Una lección de teatro. Eso es, por sobre todas las cosas, La terquedad, el demencial espectáculo de Rafael Spregelburd que el viernes pasado se estrenó en el Cervantes. Una lección “de” y “sobre” el teatro, y acaso también “para” y “a pesar” suyo. Pero antes que eso, y aunque suene a contradicción, es una enseñanza sobre lo que el teatro no es ni nunca fue: ni sólo un texto dramático, ni sólo una puesta en escena, ni la suma de esas dos cosas, sino un proceso que las contiene a ambas y las funde, sin jerarquías, con inteligencia, con criterio, con sentido. Al servicio de una estética y, por lo tanto, necesariamente, de una ideología.

Después, sí, una lección de teatro, por su calidad: porque propone una forma excepcional de resolver problemas teatrales. Como el de contar una hora en la vida de un grupo de personajes con distintas y opuestas ideas políticas durante la Guerra Civil Española, agravado por el hecho de contar esa hora tres veces, dentro de la misma obra, desde distintas habitaciones de la casa que los reúne. O el de hacerlo en un teatro clásico como el Cervantes, a priori incompatible con la modernidad que se supondría inherente a un experimento así. O el hecho de que sea el propio autor quien dirija el espectáculo, algo posiblemente más difícil por la dificultad de extrañarse del material para luego ocuparlo. 

También es una lección sobre el teatro y sus posibilidades en cuanto práctica: sobre los alcances del realismo y su flexibilidad; sobre la potencia de una dramaturgia sólida de autor; sobre la relación entre los distintos sistemas significantes. Una lección ineludible sobre escenografía teatral, aunque en este caso, más que escenografía, de lo que se trate es de una verdadera arquitectura. Una clase magistral sobre el tiempo en escena. Y por sobre todo eso: una clase sobre el tiempo. Sobre todo lo que se puede hacer en relación con él, sobre cómo a su tiranía se le puede armar juego.

La terquedad es también una lección para el teatro público: una muestra de que el Estado puede y debe correr riesgos estéticos, que puede y debe poner a disposición sus instituciones para albergar materiales de riesgo y experimentación, que puede y debe cobrar entradas baratas y ofrecer espectáculos de calidad, y que puede y debe contratar a un seleccionado de actores de primer nivel: Paloma Contreras, Analía Couceyro, Javier Drolas, Pilar Gamboa, Andrea Garrote, Santiago Gobernori, Guido Losantos, Mónica Raiola, Lalo Rotavería, Pablo Seijo, Alberto Suarez, Diego Velazquez y el propio Spregelburd. 

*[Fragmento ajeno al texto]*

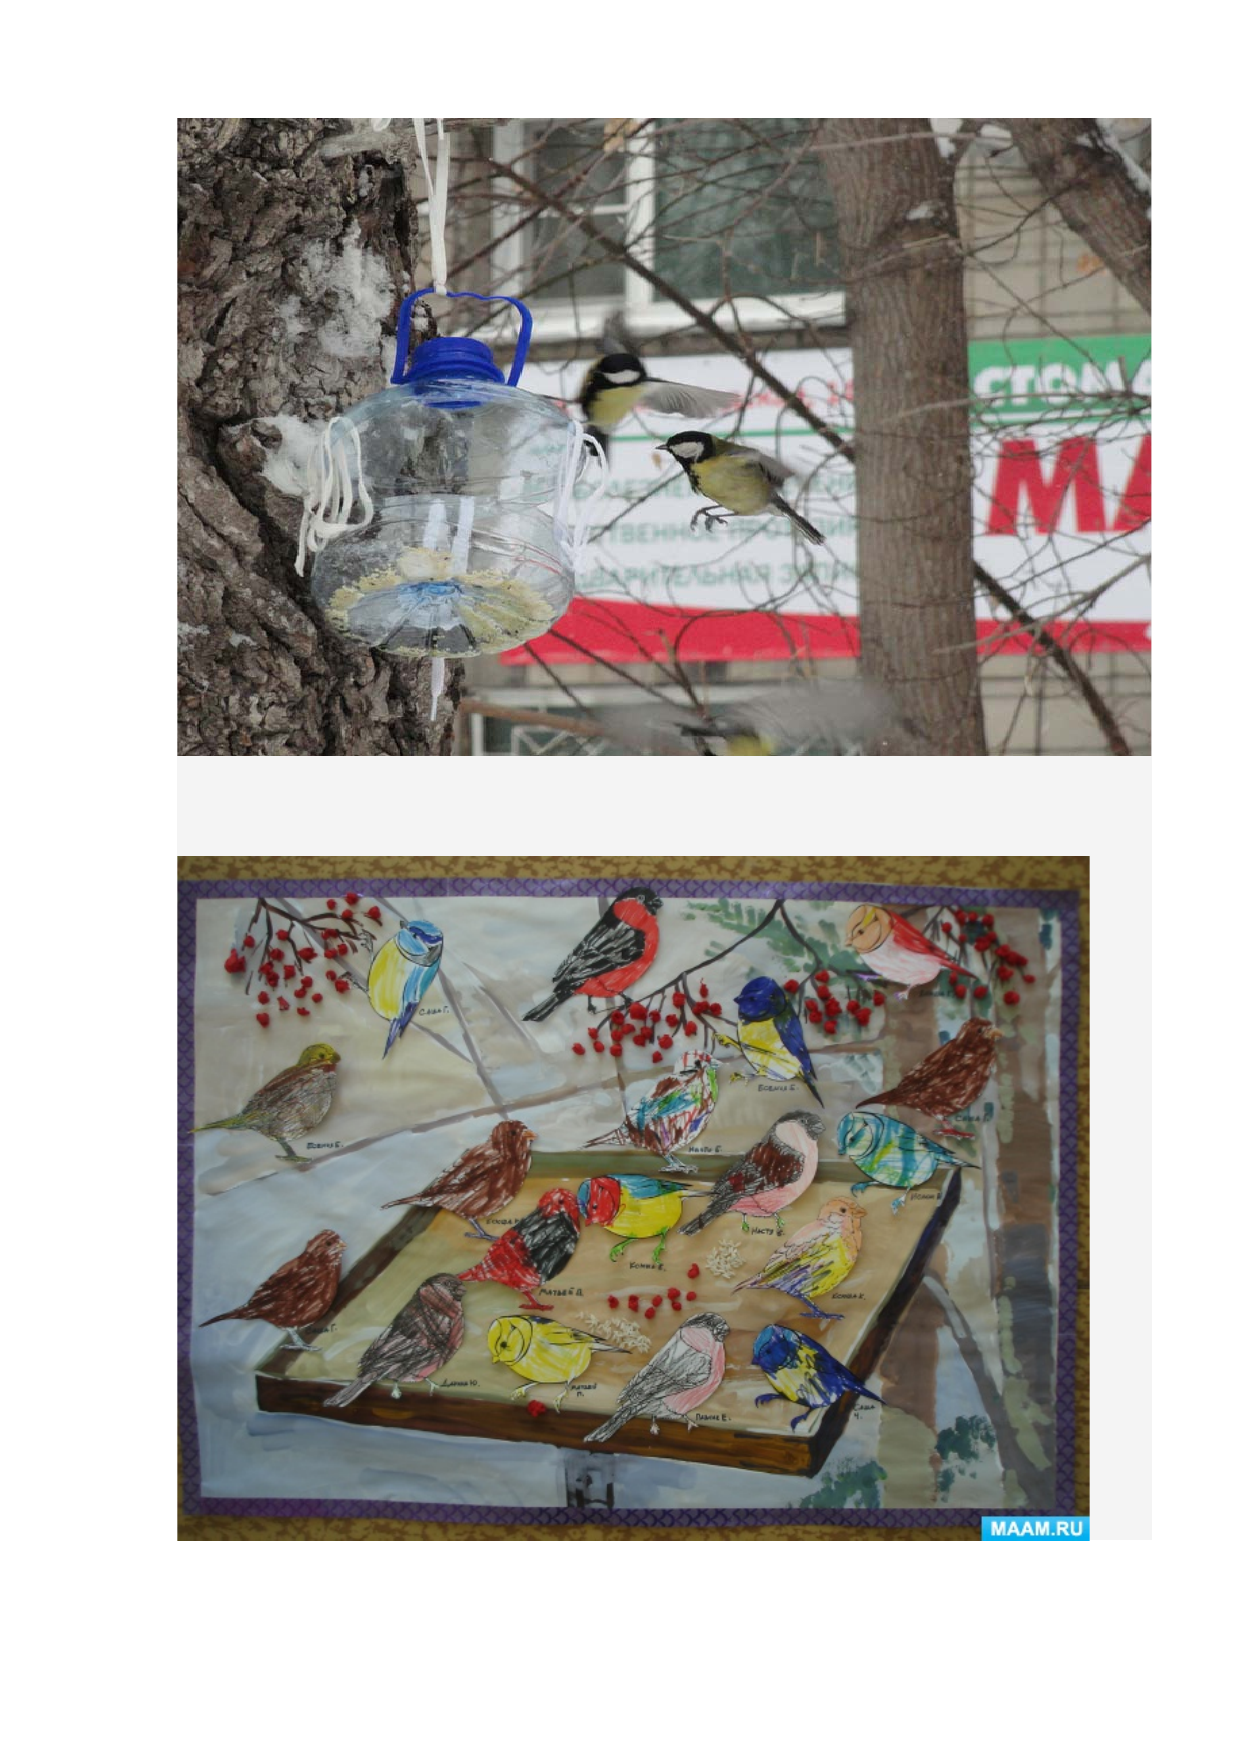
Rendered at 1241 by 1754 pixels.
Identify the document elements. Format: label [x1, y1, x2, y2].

picture [177, 856, 1090, 1541]
picture [177, 118, 1152, 756]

Y La terquedad es, por último, una lección a pesar del teatro: Spregelburd pensó la obra con una duración de tres horas a la que defendió y defiende enérgicamente porque, según dijo a este diario, “sino habría cosas que no pasan”. En cierto modo, el dramaturgo y director, se equivocó. En su afán por investigar sobre el tiempo se olvidó de un detalle fundamental: que una obra como esta dura siempre más que el tiempo de la representación, porque queda en el imaginario del público. Y en este caso, en cualquier discusión sobre el quehacer teatral.